→ **WHAT THE EXERCISE ASKS**:
From the line that contains "105.591122 133.327632 -29))" to the final line of the entries, return every line exactly and leave out all others.

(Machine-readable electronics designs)
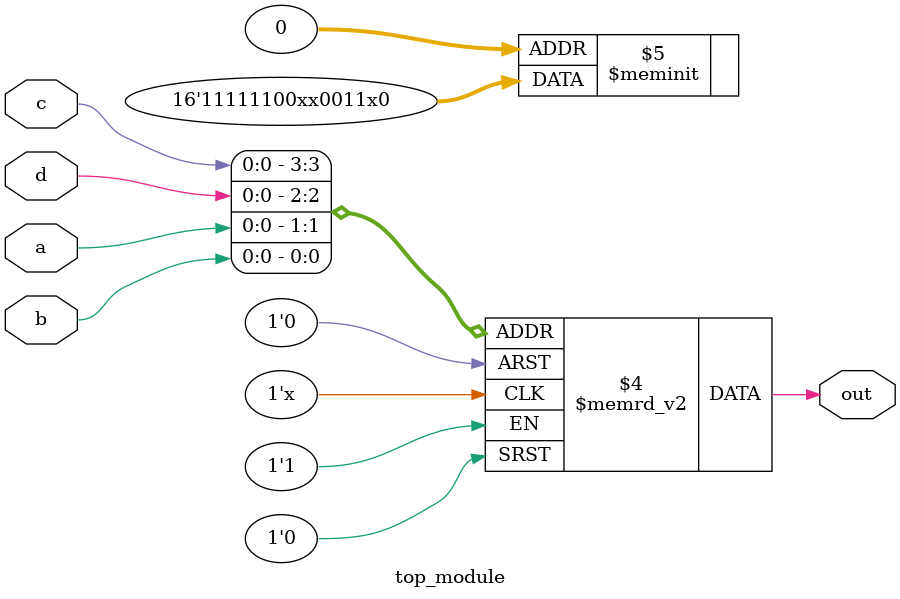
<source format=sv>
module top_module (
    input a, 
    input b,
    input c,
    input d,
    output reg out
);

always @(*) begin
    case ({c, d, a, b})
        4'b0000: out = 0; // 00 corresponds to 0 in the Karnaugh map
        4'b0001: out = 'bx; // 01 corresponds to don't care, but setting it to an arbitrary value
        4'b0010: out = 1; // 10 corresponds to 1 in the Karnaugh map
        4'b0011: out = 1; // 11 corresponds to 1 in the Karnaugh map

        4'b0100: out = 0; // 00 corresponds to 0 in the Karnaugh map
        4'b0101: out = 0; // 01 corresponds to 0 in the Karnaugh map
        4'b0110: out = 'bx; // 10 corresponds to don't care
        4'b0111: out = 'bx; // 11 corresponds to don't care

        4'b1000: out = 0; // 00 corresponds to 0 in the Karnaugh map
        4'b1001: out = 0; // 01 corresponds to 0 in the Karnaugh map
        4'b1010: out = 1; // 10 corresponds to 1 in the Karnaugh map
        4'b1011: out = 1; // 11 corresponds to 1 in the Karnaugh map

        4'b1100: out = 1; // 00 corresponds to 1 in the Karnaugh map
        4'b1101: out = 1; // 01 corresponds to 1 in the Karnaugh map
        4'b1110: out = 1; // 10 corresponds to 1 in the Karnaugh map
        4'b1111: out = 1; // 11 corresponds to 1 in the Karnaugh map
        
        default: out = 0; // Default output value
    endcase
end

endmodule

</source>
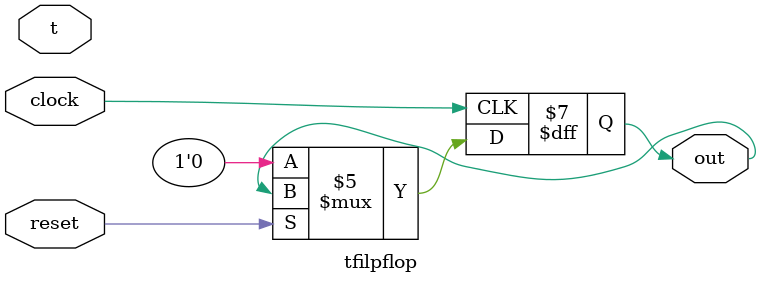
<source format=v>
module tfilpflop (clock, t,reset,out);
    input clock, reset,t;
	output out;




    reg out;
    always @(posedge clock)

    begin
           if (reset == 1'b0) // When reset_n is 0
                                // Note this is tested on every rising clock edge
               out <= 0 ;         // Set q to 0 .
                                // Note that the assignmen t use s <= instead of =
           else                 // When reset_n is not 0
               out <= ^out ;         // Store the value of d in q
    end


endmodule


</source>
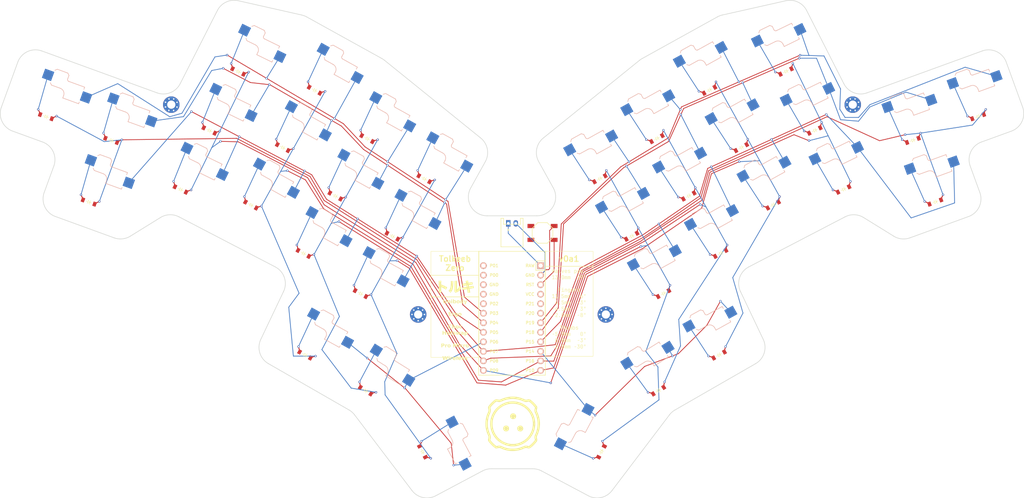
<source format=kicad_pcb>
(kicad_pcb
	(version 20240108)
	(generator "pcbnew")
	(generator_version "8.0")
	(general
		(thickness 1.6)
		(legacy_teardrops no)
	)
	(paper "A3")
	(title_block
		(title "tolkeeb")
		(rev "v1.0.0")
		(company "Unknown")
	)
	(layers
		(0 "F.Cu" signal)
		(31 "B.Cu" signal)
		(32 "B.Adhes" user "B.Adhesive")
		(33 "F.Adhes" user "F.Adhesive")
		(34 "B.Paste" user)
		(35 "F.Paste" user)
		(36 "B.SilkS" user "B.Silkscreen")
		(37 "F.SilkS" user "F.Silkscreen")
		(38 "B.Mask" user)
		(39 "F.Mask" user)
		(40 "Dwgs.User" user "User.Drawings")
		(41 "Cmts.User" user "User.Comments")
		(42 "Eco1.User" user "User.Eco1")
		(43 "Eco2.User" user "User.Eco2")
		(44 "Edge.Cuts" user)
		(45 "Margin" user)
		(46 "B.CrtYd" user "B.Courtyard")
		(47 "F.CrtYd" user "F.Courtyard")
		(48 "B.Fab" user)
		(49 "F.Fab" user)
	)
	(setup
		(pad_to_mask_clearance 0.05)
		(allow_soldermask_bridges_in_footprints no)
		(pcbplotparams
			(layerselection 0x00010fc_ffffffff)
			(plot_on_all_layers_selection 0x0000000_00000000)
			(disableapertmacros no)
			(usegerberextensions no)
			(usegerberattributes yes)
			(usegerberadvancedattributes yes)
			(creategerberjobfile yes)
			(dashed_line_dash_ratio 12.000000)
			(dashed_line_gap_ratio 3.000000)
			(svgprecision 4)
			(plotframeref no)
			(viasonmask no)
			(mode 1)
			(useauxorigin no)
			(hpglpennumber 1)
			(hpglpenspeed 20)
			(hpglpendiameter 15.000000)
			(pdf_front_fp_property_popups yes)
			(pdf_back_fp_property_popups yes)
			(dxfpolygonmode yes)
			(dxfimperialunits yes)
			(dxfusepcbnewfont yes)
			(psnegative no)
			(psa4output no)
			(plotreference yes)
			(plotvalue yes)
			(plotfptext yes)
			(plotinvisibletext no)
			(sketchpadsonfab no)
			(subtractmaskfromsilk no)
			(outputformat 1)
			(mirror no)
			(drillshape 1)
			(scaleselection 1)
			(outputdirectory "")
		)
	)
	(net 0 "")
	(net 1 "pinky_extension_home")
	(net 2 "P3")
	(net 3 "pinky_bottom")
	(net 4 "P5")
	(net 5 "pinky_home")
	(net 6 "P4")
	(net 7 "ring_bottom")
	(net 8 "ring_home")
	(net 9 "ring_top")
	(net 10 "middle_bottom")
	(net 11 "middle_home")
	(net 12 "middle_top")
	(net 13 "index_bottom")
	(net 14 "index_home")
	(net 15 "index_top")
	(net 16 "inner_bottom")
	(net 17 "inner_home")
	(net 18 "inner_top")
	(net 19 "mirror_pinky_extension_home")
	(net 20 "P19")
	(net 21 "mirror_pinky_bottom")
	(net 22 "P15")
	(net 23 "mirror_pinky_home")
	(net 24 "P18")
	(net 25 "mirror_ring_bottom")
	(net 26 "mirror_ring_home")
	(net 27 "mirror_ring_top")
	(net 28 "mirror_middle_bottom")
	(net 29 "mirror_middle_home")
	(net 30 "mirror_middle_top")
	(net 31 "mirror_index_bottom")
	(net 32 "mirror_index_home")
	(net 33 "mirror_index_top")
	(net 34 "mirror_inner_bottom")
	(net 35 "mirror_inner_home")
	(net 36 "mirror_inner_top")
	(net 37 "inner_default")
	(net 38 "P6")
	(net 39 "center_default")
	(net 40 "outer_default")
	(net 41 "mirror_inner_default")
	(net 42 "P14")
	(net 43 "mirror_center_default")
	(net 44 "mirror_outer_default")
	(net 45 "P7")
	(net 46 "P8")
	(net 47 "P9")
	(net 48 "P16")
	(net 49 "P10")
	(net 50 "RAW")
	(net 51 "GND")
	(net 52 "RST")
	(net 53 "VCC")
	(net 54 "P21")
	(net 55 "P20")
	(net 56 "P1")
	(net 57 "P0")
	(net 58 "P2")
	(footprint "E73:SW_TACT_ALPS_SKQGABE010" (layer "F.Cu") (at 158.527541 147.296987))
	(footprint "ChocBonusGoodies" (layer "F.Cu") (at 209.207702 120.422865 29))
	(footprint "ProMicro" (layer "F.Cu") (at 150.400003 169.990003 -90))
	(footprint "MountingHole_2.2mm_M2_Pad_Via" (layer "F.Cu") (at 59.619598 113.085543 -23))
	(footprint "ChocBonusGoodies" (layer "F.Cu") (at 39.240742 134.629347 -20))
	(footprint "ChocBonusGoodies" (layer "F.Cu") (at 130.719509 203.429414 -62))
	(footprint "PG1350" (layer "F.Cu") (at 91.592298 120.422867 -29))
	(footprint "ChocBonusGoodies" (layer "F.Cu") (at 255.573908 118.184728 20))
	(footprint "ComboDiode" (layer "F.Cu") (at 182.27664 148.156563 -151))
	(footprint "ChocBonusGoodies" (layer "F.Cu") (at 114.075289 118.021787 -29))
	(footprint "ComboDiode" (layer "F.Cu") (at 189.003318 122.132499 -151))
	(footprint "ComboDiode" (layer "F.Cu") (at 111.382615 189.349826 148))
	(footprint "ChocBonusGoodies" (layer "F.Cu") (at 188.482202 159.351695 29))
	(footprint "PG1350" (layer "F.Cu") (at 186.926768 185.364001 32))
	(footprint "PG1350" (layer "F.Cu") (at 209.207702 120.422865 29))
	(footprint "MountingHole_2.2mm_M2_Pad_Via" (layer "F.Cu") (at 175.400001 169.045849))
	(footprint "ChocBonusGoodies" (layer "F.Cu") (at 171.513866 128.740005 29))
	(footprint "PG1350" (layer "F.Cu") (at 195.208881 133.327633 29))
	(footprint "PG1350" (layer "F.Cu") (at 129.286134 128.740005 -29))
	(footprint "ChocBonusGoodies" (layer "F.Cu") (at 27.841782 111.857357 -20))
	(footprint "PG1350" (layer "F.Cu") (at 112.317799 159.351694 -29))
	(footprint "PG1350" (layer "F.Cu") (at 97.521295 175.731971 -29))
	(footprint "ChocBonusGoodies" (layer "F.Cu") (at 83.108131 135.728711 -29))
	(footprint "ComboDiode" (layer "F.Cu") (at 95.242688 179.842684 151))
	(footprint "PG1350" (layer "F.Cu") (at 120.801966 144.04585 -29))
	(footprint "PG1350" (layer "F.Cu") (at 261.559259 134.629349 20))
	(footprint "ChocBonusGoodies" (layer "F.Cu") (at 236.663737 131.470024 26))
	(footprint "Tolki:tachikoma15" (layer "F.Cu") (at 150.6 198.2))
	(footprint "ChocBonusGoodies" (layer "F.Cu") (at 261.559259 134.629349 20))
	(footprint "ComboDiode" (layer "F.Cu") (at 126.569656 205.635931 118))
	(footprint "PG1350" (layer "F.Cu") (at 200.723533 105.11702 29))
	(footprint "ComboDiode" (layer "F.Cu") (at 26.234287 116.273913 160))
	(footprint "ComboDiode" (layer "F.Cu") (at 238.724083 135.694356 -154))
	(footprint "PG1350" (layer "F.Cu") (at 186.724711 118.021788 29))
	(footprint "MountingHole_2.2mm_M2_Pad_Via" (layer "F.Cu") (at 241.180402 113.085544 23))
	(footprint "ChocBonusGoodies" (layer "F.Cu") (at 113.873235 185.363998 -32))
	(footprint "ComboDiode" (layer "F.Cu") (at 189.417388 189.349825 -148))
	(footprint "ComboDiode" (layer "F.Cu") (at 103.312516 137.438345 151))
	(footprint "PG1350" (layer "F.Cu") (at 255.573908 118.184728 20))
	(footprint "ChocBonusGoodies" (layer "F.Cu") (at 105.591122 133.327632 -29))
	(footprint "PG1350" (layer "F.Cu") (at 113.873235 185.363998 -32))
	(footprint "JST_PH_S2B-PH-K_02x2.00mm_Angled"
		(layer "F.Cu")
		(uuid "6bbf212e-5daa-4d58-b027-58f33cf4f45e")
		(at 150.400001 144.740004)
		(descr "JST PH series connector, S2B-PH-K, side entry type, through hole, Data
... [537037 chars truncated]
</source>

→ **FINAL ANSWER**:
	(footprint "ChocBonusGoodies" (layer "F.Cu") (at 105.591122 133.327632 -29))
	(footprint "PG1350" (layer "F.Cu") (at 113.873235 185.363998 -32))
	(footprint "JST_PH_S2B-PH-K_02x2.00mm_Angled"
		(layer "F.Cu")
		(uuid "6bbf212e-5daa-4d58-b027-58f33cf4f45e")
		(at 150.400001 144.740004)
		(descr "JST PH series connector, S2B-PH-K, side entry type, through hole, Data
... [537037 chars truncated]
</source>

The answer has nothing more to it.